THE region’s number of ‘zombie businesses’ is rising, new research shows.

The proportion of south east companies which are only paying the interest on their debts – one of the signs of a so-called ‘zombie’ business – has risen to four per cent in December from one per cent in April 2017, according to indicative research by R3, the insolvency and restructuring trade body.

This represents around 12,000 businesses in the region.

It appears to buck the national trend, which saw the proportion of ‘zombie’ firms fall from five per cent in April to three per cent in December 2017.

However, R3’s research, based on interviews with 500 nationally representative businesses by research firm BDRC, found that other signs of acute distress appear to have dropped to record or near-record lows.

Negligible numbers of south east companies report they are having to negotiate payment terms with creditors or are struggling to pay debts when they fall due. Just one per cent say they would be unable to repay debts if there was a small increase in interest rates.

Mike Pavitt, chairman of R3’s southern committee and partner and head of the corporate restructuring and insolvency group at Paris Smith in Southampton, said: “Although the wider economic picture isn’t a particularly optimistic one, fewer south east companies appear to be struggling to meet some key immediate financial obligations than in recent months.

“With the growth of alternative lending providers over the past five years, including peer-to-peer lending and growing private equity interest in distressed businesses, it has become easier for struggling firms to move out of immediate financial danger.

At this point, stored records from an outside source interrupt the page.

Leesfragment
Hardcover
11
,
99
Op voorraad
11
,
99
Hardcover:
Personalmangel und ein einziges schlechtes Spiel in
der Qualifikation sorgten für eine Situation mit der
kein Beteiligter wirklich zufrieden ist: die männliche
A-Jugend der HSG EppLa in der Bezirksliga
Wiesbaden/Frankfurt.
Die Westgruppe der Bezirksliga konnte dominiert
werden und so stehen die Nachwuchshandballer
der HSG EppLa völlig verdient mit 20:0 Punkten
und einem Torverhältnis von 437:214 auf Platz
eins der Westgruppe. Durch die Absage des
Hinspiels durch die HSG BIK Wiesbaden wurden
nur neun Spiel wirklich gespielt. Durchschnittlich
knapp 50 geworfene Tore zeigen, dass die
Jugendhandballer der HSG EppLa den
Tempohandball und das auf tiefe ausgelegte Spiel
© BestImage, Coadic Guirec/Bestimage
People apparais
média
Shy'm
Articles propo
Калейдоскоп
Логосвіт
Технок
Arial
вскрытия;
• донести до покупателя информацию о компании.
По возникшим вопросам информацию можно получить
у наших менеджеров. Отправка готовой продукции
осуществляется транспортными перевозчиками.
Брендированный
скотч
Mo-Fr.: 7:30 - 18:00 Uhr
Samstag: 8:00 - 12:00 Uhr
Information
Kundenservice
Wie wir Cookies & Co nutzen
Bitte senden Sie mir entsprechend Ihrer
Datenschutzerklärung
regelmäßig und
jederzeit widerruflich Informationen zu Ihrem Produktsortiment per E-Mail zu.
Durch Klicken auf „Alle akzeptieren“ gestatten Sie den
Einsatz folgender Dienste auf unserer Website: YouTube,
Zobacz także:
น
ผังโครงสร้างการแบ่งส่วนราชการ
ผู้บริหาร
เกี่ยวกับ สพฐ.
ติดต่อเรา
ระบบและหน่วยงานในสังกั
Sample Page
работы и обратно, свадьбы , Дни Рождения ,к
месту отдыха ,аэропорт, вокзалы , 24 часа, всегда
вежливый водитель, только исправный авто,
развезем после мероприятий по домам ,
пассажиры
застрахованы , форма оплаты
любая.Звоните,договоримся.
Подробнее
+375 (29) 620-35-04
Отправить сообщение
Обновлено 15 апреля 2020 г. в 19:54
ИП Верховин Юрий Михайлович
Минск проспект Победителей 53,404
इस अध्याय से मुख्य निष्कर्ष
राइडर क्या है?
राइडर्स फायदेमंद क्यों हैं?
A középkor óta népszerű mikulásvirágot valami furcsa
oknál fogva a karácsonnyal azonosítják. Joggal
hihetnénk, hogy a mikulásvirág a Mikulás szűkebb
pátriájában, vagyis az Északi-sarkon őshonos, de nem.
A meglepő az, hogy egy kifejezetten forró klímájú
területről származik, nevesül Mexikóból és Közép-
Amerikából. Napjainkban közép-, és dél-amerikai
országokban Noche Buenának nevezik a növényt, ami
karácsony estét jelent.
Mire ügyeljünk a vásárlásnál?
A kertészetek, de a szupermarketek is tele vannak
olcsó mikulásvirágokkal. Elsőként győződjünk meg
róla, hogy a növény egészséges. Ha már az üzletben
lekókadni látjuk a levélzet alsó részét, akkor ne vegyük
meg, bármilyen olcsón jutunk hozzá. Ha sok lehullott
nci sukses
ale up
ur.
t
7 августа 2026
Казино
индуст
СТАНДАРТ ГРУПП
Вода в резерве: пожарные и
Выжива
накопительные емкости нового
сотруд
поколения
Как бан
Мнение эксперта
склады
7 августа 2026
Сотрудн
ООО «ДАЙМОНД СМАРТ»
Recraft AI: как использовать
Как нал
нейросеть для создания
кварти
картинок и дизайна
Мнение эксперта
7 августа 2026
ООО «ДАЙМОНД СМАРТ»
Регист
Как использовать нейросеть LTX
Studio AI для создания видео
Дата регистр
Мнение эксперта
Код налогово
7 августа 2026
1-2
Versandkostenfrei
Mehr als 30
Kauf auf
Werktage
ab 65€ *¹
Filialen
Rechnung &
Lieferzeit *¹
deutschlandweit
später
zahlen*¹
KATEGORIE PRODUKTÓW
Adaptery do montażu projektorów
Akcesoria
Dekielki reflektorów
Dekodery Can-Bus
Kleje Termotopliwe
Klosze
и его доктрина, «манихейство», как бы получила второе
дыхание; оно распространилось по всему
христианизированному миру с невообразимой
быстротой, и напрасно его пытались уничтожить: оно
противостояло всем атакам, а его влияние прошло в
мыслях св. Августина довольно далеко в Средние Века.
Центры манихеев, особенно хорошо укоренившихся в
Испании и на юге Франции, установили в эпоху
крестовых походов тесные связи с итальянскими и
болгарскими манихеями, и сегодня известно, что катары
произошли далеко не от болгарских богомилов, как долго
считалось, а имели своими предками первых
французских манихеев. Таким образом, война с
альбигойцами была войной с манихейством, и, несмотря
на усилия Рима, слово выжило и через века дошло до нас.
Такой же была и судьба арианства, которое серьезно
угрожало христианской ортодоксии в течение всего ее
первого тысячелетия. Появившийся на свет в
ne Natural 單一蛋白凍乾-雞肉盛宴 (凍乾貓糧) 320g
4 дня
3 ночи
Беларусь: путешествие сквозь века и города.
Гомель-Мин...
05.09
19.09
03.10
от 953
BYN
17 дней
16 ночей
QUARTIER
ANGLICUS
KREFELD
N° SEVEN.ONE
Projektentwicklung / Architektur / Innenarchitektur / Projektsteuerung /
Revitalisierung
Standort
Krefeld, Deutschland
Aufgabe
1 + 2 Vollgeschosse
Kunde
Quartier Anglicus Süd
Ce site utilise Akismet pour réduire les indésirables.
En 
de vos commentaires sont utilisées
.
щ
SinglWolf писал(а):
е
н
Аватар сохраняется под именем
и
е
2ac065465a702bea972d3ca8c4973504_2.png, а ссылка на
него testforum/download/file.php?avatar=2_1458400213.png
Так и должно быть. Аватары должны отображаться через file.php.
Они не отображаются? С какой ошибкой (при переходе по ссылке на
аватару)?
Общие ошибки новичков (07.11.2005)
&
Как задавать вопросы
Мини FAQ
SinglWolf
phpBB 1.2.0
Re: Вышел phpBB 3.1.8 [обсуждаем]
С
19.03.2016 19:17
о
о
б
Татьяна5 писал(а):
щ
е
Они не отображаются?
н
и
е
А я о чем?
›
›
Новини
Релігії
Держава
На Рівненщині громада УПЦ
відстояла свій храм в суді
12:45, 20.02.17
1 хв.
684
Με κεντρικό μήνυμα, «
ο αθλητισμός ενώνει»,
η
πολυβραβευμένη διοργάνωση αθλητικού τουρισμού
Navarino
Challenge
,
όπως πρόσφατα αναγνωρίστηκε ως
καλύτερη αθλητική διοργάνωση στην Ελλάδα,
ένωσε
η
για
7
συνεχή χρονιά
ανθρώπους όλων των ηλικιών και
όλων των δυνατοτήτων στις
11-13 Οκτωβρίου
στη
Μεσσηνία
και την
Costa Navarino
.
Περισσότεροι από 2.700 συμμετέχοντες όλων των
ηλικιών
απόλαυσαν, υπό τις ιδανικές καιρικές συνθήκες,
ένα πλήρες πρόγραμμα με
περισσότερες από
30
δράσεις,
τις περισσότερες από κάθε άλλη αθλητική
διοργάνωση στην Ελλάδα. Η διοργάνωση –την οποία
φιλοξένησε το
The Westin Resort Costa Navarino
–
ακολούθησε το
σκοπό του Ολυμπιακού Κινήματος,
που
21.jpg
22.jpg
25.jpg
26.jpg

“Also feeding into this is economic uncertainty, which may be putting off businesses from investing or expanding. This frees up cash for paying down debt, albeit at the cost of long-term productivity improvements.”

Mike Pavitt added: “A recent OECD report found the UK had the group’s best insolvency and restructuring framework for dealing with the ‘zombie’ business phenomenon, which has helped keep ‘zombie’ numbers lower in the UK than elsewhere.

“Almost a decade on from the last recession, the proportion of zombie firms in the South East appears to be relatively low, but this doesn’t mean they’re gone for ever.

“Those businesses which have re-financed may not be any more productive and may have put problems off to a later date, while a serious financial downturn could easily create a new group of ‘zombie’ businesses.”